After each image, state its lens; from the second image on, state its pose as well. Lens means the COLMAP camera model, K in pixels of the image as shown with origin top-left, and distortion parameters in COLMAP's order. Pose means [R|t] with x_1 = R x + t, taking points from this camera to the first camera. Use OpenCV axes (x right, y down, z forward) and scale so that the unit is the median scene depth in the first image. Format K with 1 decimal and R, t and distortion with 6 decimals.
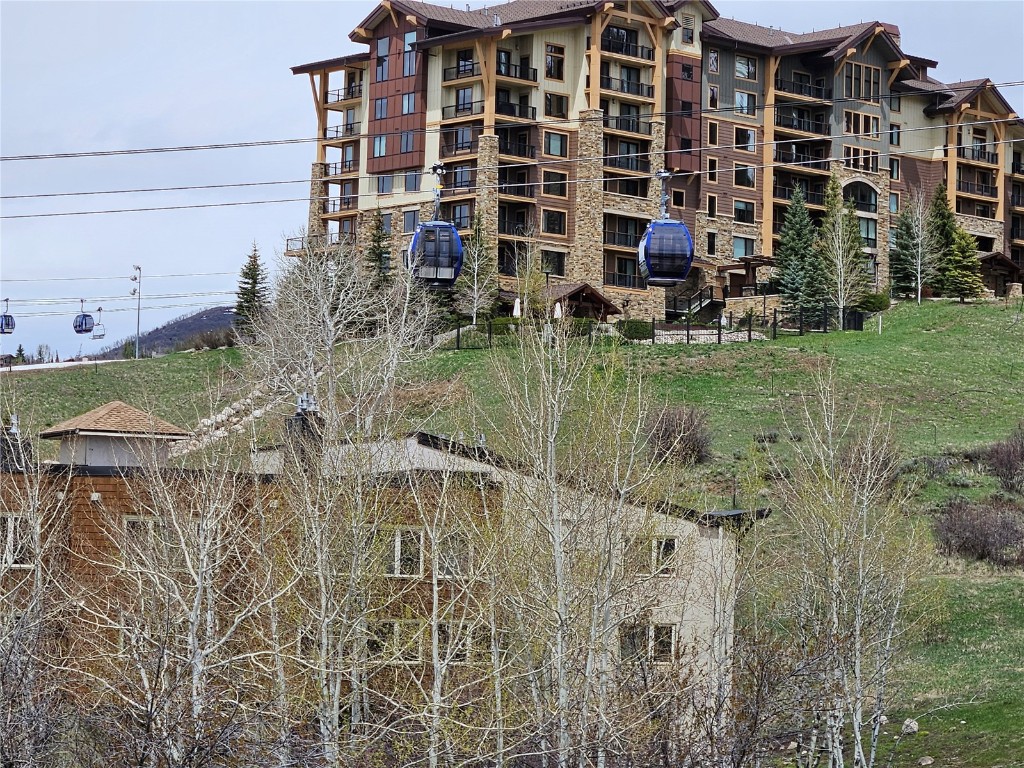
lens RADIAL K [[2056.3, 0, 512.5], [0, 2056.3, 384.8], [0, 0, 1]] dist [-0.118919, 0.000000]
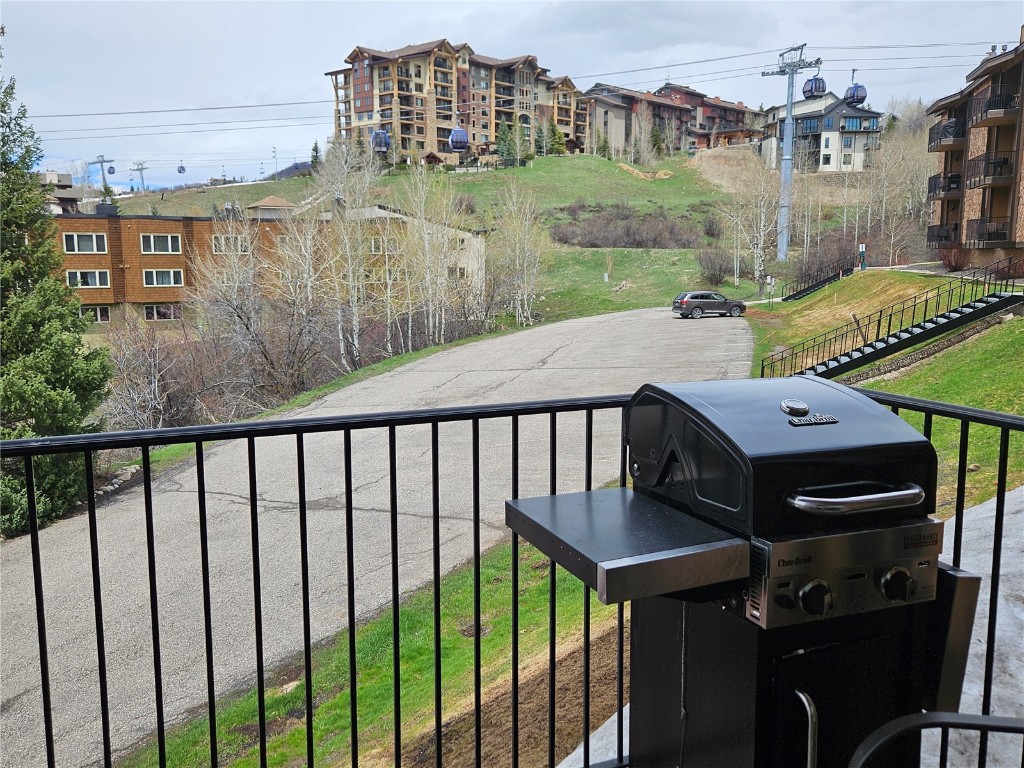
lens RADIAL K [[787.0, 0, 496.9], [0, 787.0, 361.8], [0, 0, 1]] dist [0.065716, -0.031710]
pose [[0.993199, -0.044986, 0.107390, -0.006928], [0.021249, 0.976885, 0.212707, 0.005506], [-0.114476, -0.208978, 0.971197, -0.175582]]
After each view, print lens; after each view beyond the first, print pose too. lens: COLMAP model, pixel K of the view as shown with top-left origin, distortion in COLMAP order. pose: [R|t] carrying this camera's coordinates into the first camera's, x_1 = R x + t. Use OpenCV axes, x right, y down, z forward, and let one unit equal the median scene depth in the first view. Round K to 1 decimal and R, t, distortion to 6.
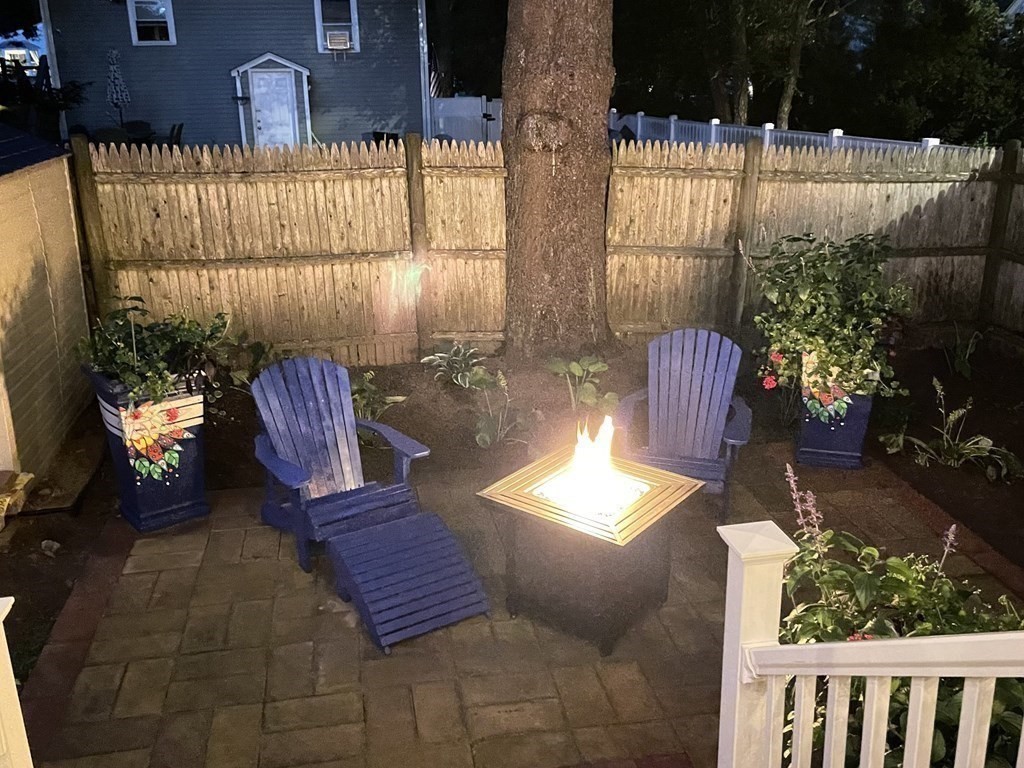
lens RADIAL K [[872.8, 0, 497.0], [0, 872.8, 386.1], [0, 0, 1]] dist [0.060183, -0.005724]
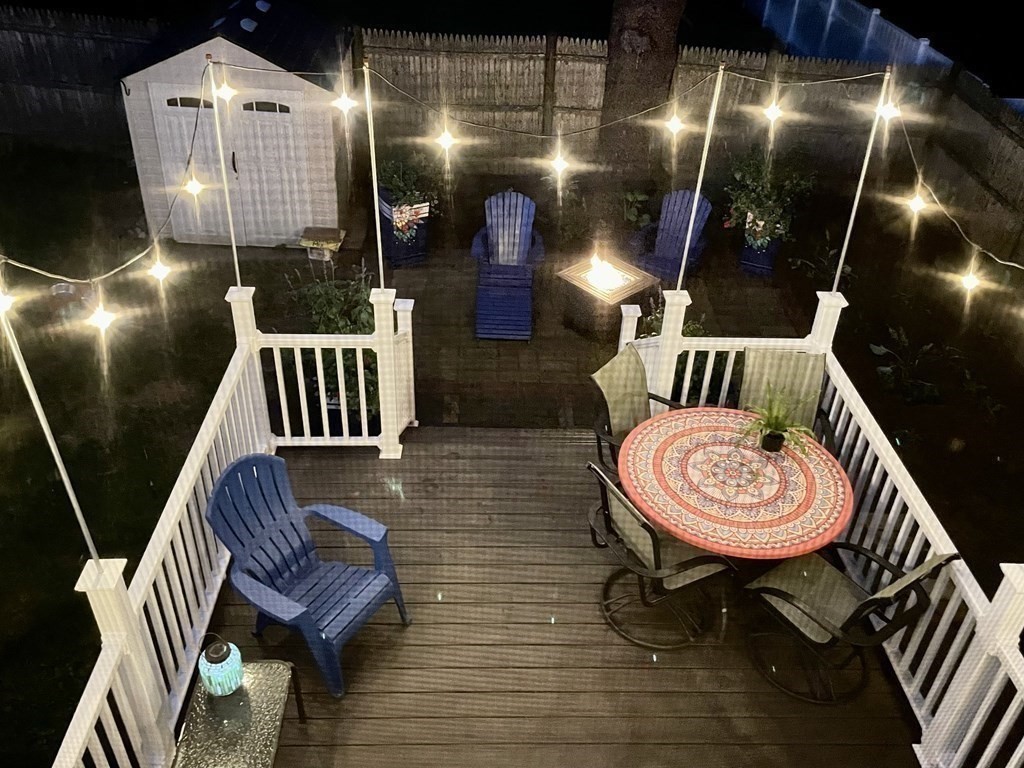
lens RADIAL K [[872.8, 0, 497.0], [0, 872.8, 386.1], [0, 0, 1]] dist [0.060183, -0.005724]
pose [[0.984853, 0.136240, -0.107249, 0.065581], [-0.096655, 0.944903, 0.312755, -0.173092], [0.143950, -0.297652, 0.943759, -0.732457]]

====================

■ **EXERCISE BRIEF**
Count the lines above that contain the string "camera", matching case exactly, and reply with the number only.

■ **EXERCISE ANSWER**
2